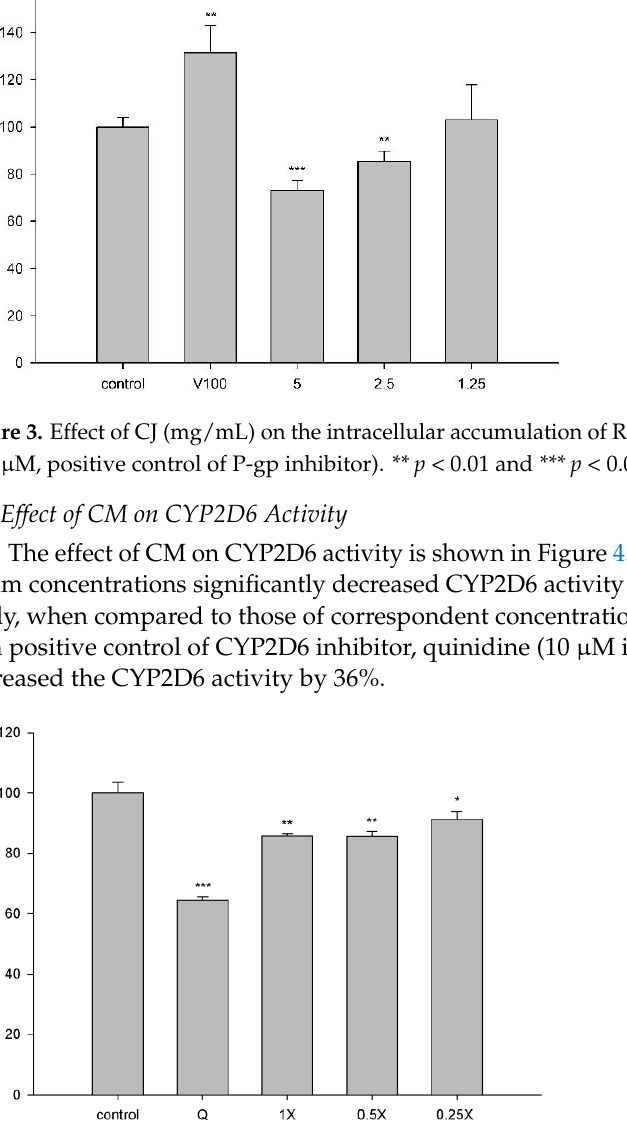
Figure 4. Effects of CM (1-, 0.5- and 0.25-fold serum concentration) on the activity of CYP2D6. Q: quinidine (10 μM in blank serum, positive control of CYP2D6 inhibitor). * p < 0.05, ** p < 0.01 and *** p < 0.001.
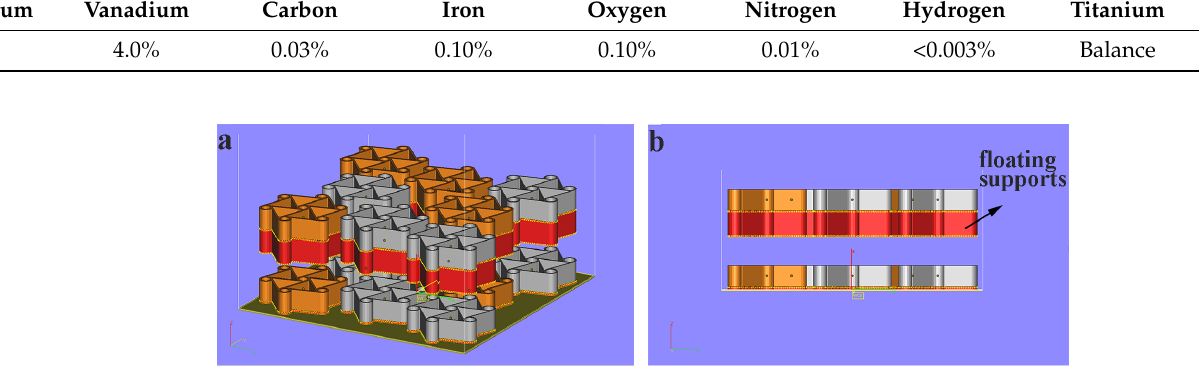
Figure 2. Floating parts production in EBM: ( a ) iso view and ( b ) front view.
--
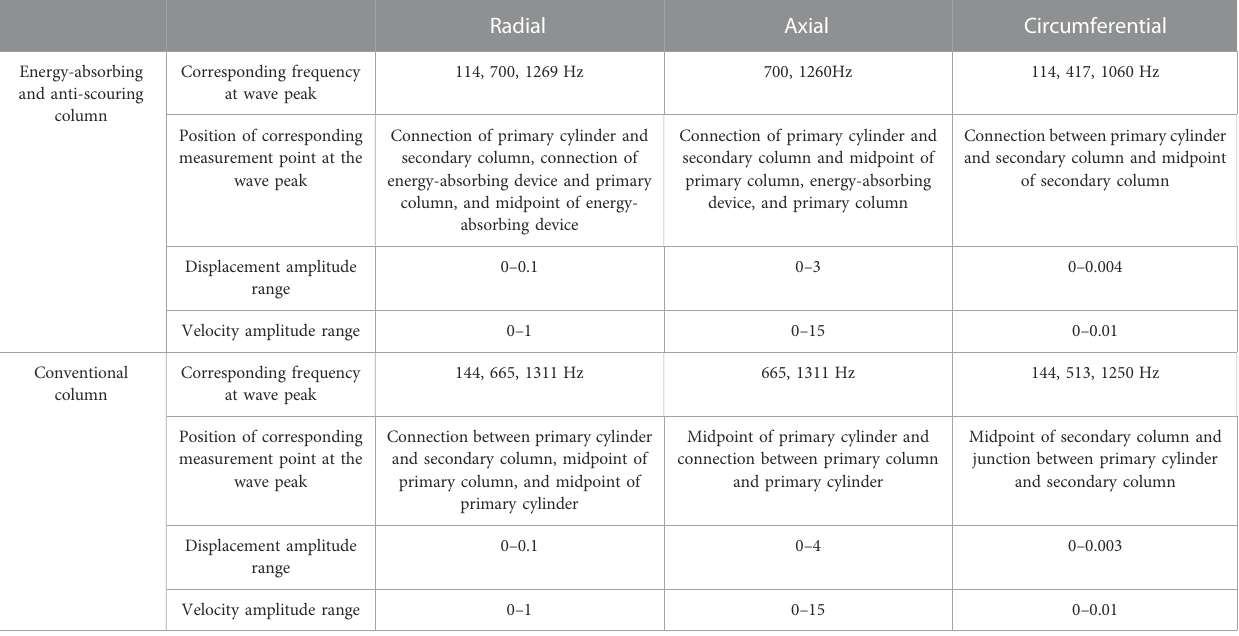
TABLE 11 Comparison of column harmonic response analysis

■ Your objective ■
Would you copy every line of the entries in which "Figure" appears?

■ Expected answer ■
Figure 4. Effects of CM (1-, 0.5- and 0.25-fold serum concentration) on the activity of CYP2D6. Q: quinidine (10 μM in blank serum, positive control of CYP2D6 inhibitor). * p < 0.05, ** p < 0.01 and *** p < 0.001.
Figure 2. Floating parts production in EBM: ( a ) iso view and ( b ) front view.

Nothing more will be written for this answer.